Strike action and unplanned maintenance have taken offline more than 60% of France’s refining capacity – or 740,000 barrels per day (bpd) – forcing it to import more at a time when global supply shortages have pushed up diesel costs.
ExxonMobil has brokered a deal with two leading unions at its sites, though a third, the muscular CGT union, rejected the agreement. TotalEnergies remains deadlocked with unions.
WHY ARE REFINERY AND FUEL DEPOT WORKERS STRIKING?
Trade unions are demanding wage increases to help workers cope with spiralling inflation as Europe contends with one of its worst cost-of-living crises in decades.
Inflationary pressures have been exacerbated by the fallout from Russia’s war in Ukraine, with the continent bracing for an energy crunch this winter after Moscow cut gas supplies.
Exxon’s French business, Esso France, said it had a reached an agreement with two trade unions for a 6.5% salary hike in 2023 and a 3,000 euro ($2,908) bonus.
The Exxon wage deal is among the most generous so far in Europe, and may spur concern by companies and economic policymakers that it could set a precedent for negotiations in other industries.
The hard left CGT union is demanding a 10% pay rise for its refinery workers.
WHY IS SO MUCH CAPACITY OFFLINE?
The outages have come during the so-called maintenance season in Europe, which follows the peak summer driving season and comes ahead of winter heating demand.
It is not clear how quickly ExxonMobil’s operations will be able to resume after the company struck its wage deal.
Some 1.5 million bpd are expected to be offline across Europe in October, tightening already-strained supplies, particularly of middle distillates.
Middle distillates such as diesel and gas oil are primarily used in freight transport, manufacturing, farming, mining, and oil and gas extraction.
WHAT ABOUT RESERVES?
France has enough strategic reserves of oil products to cover average demand for about three months, the UFIP petroleum industry body estimates.
The government has already dipped into those reserves to ensure industries like sugar refiners maintain operations.

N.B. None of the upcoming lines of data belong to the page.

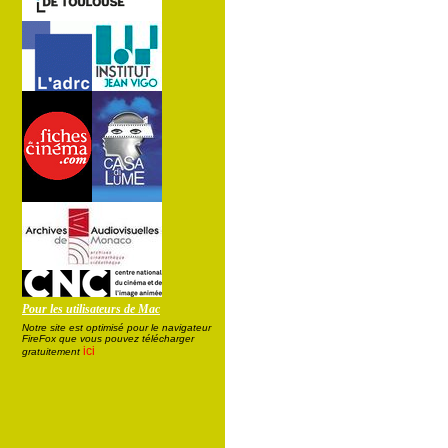
Pour les utilisateurs de Mac
Notre site est optimisé pour le navigateur
FireFox que vous pouvez télécharger
ici
gratuitement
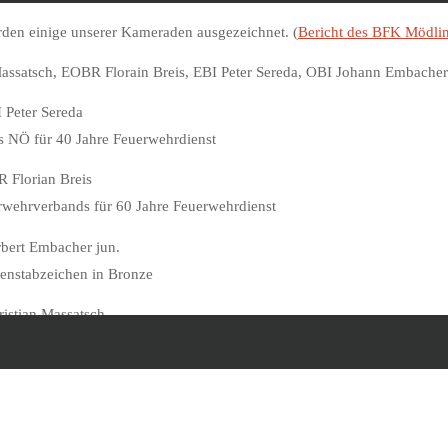
rden einige unserer Kameraden ausgezeichnet. (
Bericht des BFK Mödli
 Peter Sereda
 NÖ für 40 Jahre Feuerwehrdienst
 Florian Breis
wehrverbands für 60 Jahre Feuerwehrdienst
ert Embacher jun.
ienstabzeichen in Bronze
istian Massatsch
ienstabzeichen in Silber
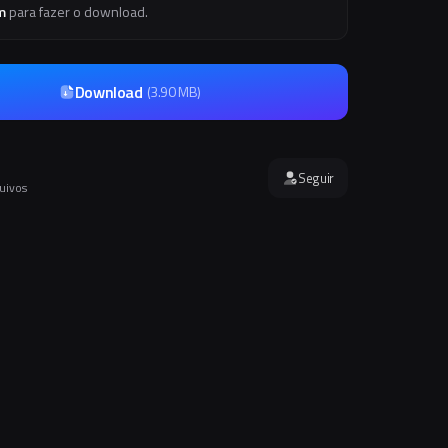
m
para fazer o download.
Download
(
3.90 MB
)
Seguir
quivos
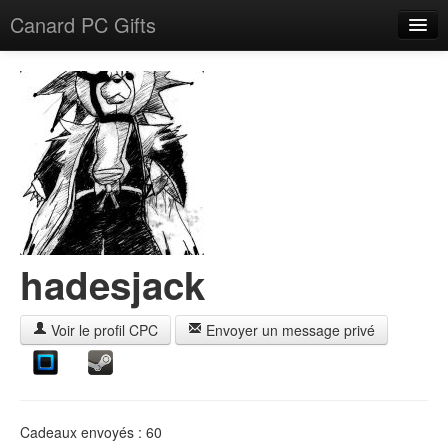
Canard PC Gifts
Accueil
F.A.Q.
Connexion
hadesjack
Voir le profil CPC
Envoyer un message privé
Cadeaux envoyés : 60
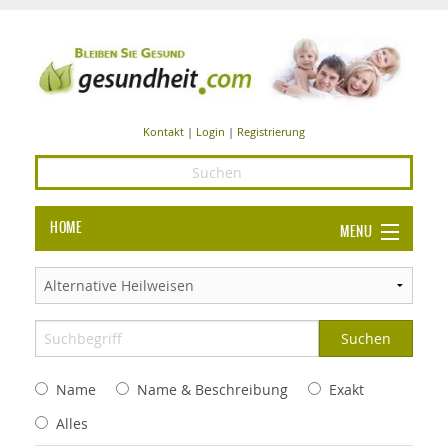
Kontakt
|
Login
|
Registrierung
HOME
MENU
Ba
GESUNDHEIT
GE
ERNÄHRUNG
ALL
IN
Ba
BEAUTY UND PFLEGE
Name
Name & Beschreibung
Exakt
Ba
ALT
BE
SPORT UND FITNESS
HEI
UN
Alles
AL
PFL
HE
ALT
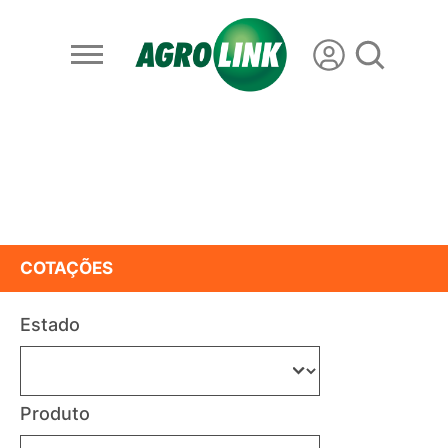
COTAÇÕES
Estado
Produto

It is prepared to do so again.
Nearly one in three fuel stations nationwide has run short of at least one product.
France’s diesel inventories stood at 60 million barrels in June, almost 15 million below the five-year average for that month, according to Energy Aspects.

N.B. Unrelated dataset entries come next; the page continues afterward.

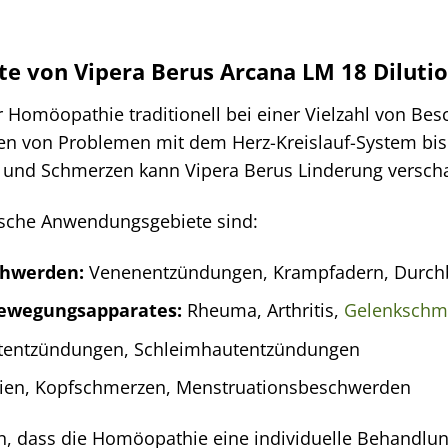
e von Vipera Berus Arcana LM 18 Diluti
r Homöopathie traditionell bei einer Vielzahl von Be
ichen von Problemen mit dem Herz-Kreislauf-System b
und Schmerzen kann Vipera Berus Linderung verscha
pische Anwendungsgebiete sind:
chwerden:
Venenentzündungen, Krampfadern, Durch
ewegungsapparates:
Rheuma, Arthritis,
Gelenkschm
entzündungen, Schleimhautentzündungen
ien, Kopfschmerzen, Menstruationsbeschwerden
en, dass die Homöopathie eine individuelle Behandlun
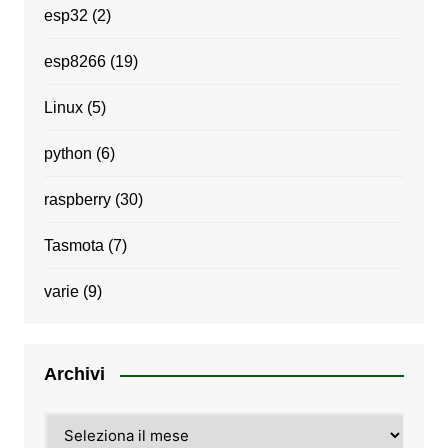
esp32
(2)
esp8266
(19)
Linux
(5)
python
(6)
raspberry
(30)
Tasmota
(7)
varie
(9)
Archivi
Archivi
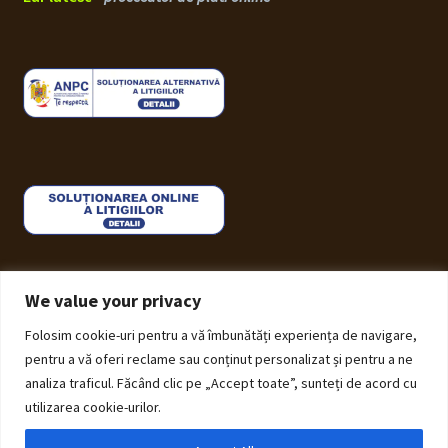
We value your privacy
Folosim cookie-uri pentru a vă îmbunătăți experiența de navigare,
© ECHOS Furniture 2026
pentru a vă oferi reclame sau conținut personalizat și pentru a ne
Politică de Confidențialitate cu privire la prelucrarea
analiza traficul. Făcând clic pe „Accept toate”, sunteți de acord cu
datelor cu caracter personal
Construit cu Storefront și
utilizarea cookie-urilor.
WooCommerce
.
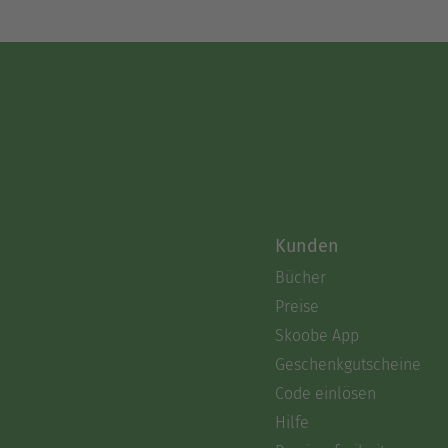
Kunden
Bücher
Preise
Skoobe App
Geschenkgutscheine
Code einlösen
Hilfe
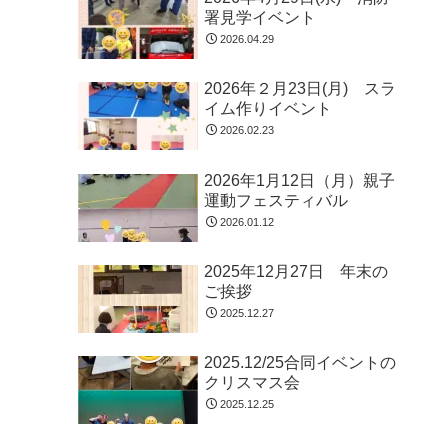
署見学イベント
2026.04.29
2026年２月23日(月) スラ
イム作りイベント
2026.02.23
2026年1月12日（月）親子
運動フェスティバル
2026.01.12
2025年12月27日 年末の
ご挨拶
2025.12.27
2025.12/25合同イベントの
クリスマス会
2025.12.25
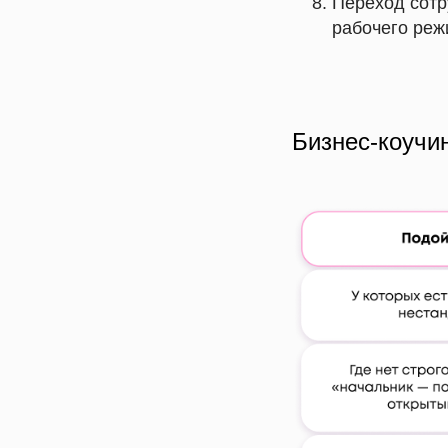
Переход сотр
рабочего реж
Бизнес-коучи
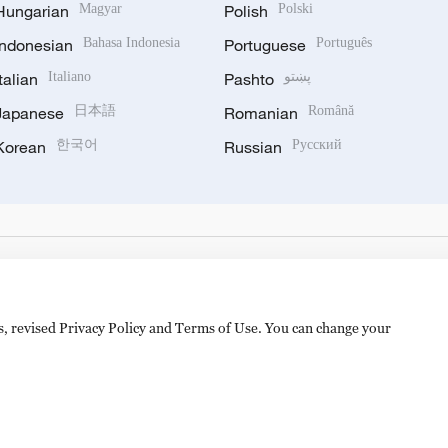
Hungarian
Magyar
Polish
Polski
Indonesian
Bahasa Indonesia
Portuguese
Português
Italian
Italiano
Pashto
پښتو
Japanese
日本語
Romanian
Română
Korean
한국어
Russian
Русский
es, revised Privacy Policy and Terms of Use. You can change your
hijingshan Road, Beijing, China. 100040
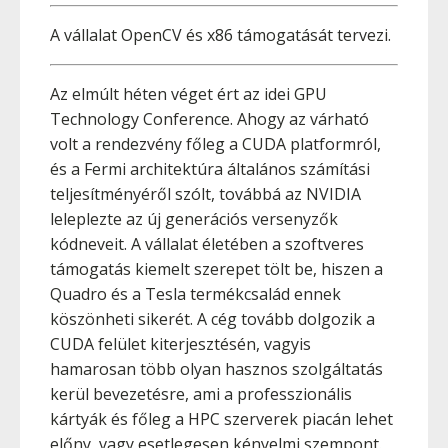
A vállalat OpenCV és x86 támogatását tervezi.
Az elmúlt héten véget ért az idei GPU
Technology Conference. Ahogy az várható
volt a rendezvény főleg a CUDA platformról,
és a Fermi architektúra általános számítási
teljesítményéről szólt, továbbá az NVIDIA
leleplezte az új generációs versenyzők
kódneveit. A vállalat életében a szoftveres
támogatás kiemelt szerepet tölt be, hiszen a
Quadro és a Tesla termékcsalád ennek
köszönheti sikerét. A cég tovább dolgozik a
CUDA felület kiterjesztésén, vagyis
hamarosan több olyan hasznos szolgáltatás
kerül bevezetésre, ami a professzionális
kártyák és főleg a HPC szerverek piacán lehet
előny, vagy esetlegesen kényelmi szempont.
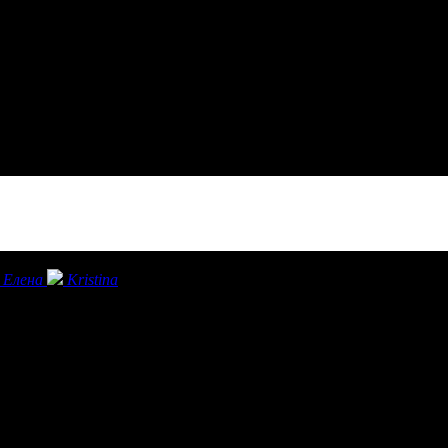
Елена
Kristina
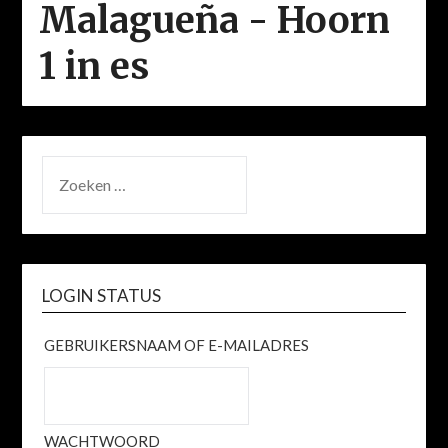
Malagueña - Hoorn
1 in es
ZOEKEN
NAAR:
LOGIN STATUS
GEBRUIKERSNAAM OF E-MAILADRES
WACHTWOORD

IS FRANCE RAISING IMPORTS OF REFINED PRODUCTS?
Yes. France usually imports about 50% of its diesel needs yearly. Imports generally increase going into the fourth quarter due to refinery maintenance schedules.
But in the week to Oct. 2, imports of oil products surged 40% week-on-week to cover the production shortfall caused by the strike, data from energy analytics firm Vortexa showed.
French suppliers have been buying diesel cargoes on a ship-to-ship transfer basis from record numbers of Very Large Crude Carriers (VLCCs) coming into Europe, energy consultancy group Wood Mackenzie said earlier this month.
IMPACT ON FUEL PRICES?
The French refinery outages are tightening European supplies and reverberating through global markets.
Diesel refining margins in both Europe and the United States have hit all-time highs. Meanwhile, northwest European diesel barge profit margins hovered near record highs hit on Monday.
Uncertainty over how long the French strikes will last has lifted European diesel spreads relative to crude just as Western sanctions against Russia are driving prices still higher.
The European Union is trying to source around 600,000 bpd of diesel to replace Russian fuel ahead of a February ban.